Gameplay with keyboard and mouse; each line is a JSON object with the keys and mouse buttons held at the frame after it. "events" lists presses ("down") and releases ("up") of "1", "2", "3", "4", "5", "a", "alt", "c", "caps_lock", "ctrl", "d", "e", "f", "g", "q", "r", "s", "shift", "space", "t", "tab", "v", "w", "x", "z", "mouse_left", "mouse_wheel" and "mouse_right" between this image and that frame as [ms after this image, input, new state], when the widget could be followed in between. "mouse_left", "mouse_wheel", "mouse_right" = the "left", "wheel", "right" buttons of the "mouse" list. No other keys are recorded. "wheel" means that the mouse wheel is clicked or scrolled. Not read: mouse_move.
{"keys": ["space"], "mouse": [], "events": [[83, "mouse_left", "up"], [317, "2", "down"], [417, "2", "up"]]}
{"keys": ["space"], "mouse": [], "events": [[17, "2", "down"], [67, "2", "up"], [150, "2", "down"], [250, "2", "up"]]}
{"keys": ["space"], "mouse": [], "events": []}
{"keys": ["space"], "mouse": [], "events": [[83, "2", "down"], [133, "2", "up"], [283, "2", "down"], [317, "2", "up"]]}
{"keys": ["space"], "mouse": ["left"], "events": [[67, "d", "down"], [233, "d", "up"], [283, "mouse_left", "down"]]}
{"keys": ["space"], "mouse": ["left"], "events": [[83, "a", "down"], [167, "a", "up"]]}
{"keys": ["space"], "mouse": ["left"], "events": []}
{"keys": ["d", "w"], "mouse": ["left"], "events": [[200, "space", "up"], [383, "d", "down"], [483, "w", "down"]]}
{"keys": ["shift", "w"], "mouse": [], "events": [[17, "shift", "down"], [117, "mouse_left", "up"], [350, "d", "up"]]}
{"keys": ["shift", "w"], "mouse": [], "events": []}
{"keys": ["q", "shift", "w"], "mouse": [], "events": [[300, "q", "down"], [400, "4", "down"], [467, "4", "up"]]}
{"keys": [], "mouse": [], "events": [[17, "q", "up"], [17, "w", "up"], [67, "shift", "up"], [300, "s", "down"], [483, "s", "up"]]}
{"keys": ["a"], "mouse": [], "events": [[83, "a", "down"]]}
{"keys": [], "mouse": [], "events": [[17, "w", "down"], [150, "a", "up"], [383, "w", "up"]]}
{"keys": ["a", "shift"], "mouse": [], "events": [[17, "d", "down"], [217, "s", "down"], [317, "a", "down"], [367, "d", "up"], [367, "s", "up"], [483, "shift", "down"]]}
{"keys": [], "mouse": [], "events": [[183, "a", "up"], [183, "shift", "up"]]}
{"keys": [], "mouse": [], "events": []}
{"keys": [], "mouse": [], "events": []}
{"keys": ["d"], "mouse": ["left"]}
——————
Assignment
For this exercise, give the entries above again with no difference at all.

Written solution
Gameplay with keyboard and mouse; each line is a JSON object with the keys and mouse buttons held at the frame after it. "events" lists presses ("down") and releases ("up") of "1", "2", "3", "4", "5", "a", "alt", "c", "caps_lock", "ctrl", "d", "e", "f", "g", "q", "r", "s", "shift", "space", "t", "tab", "v", "w", "x", "z", "mouse_left", "mouse_wheel" and "mouse_right" between this image and that frame as [ms after this image, input, new state], when the widget could be followed in between. "mouse_left", "mouse_wheel", "mouse_right" = the "left", "wheel", "right" buttons of the "mouse" list. No other keys are recorded. "wheel" means that the mouse wheel is clicked or scrolled. Not read: mouse_move.
{"keys": ["space"], "mouse": [], "events": [[83, "mouse_left", "up"], [317, "2", "down"], [417, "2", "up"]]}
{"keys": ["space"], "mouse": [], "events": [[17, "2", "down"], [67, "2", "up"], [150, "2", "down"], [250, "2", "up"]]}
{"keys": ["space"], "mouse": [], "events": []}
{"keys": ["space"], "mouse": [], "events": [[83, "2", "down"], [133, "2", "up"], [283, "2", "down"], [317, "2", "up"]]}
{"keys": ["space"], "mouse": ["left"], "events": [[67, "d", "down"], [233, "d", "up"], [283, "mouse_left", "down"]]}
{"keys": ["space"], "mouse": ["left"], "events": [[83, "a", "down"], [167, "a", "up"]]}
{"keys": ["space"], "mouse": ["left"], "events": []}
{"keys": ["d", "w"], "mouse": ["left"], "events": [[200, "space", "up"], [383, "d", "down"], [483, "w", "down"]]}
{"keys": ["shift", "w"], "mouse": [], "events": [[17, "shift", "down"], [117, "mouse_left", "up"], [350, "d", "up"]]}
{"keys": ["shift", "w"], "mouse": [], "events": []}
{"keys": ["q", "shift", "w"], "mouse": [], "events": [[300, "q", "down"], [400, "4", "down"], [467, "4", "up"]]}
{"keys": [], "mouse": [], "events": [[17, "q", "up"], [17, "w", "up"], [67, "shift", "up"], [300, "s", "down"], [483, "s", "up"]]}
{"keys": ["a"], "mouse": [], "events": [[83, "a", "down"]]}
{"keys": [], "mouse": [], "events": [[17, "w", "down"], [150, "a", "up"], [383, "w", "up"]]}
{"keys": ["a", "shift"], "mouse": [], "events": [[17, "d", "down"], [217, "s", "down"], [317, "a", "down"], [367, "d", "up"], [367, "s", "up"], [483, "shift", "down"]]}
{"keys": [], "mouse": [], "events": [[183, "a", "up"], [183, "shift", "up"]]}
{"keys": [], "mouse": [], "events": []}
{"keys": [], "mouse": [], "events": []}
{"keys": ["d"], "mouse": ["left"]}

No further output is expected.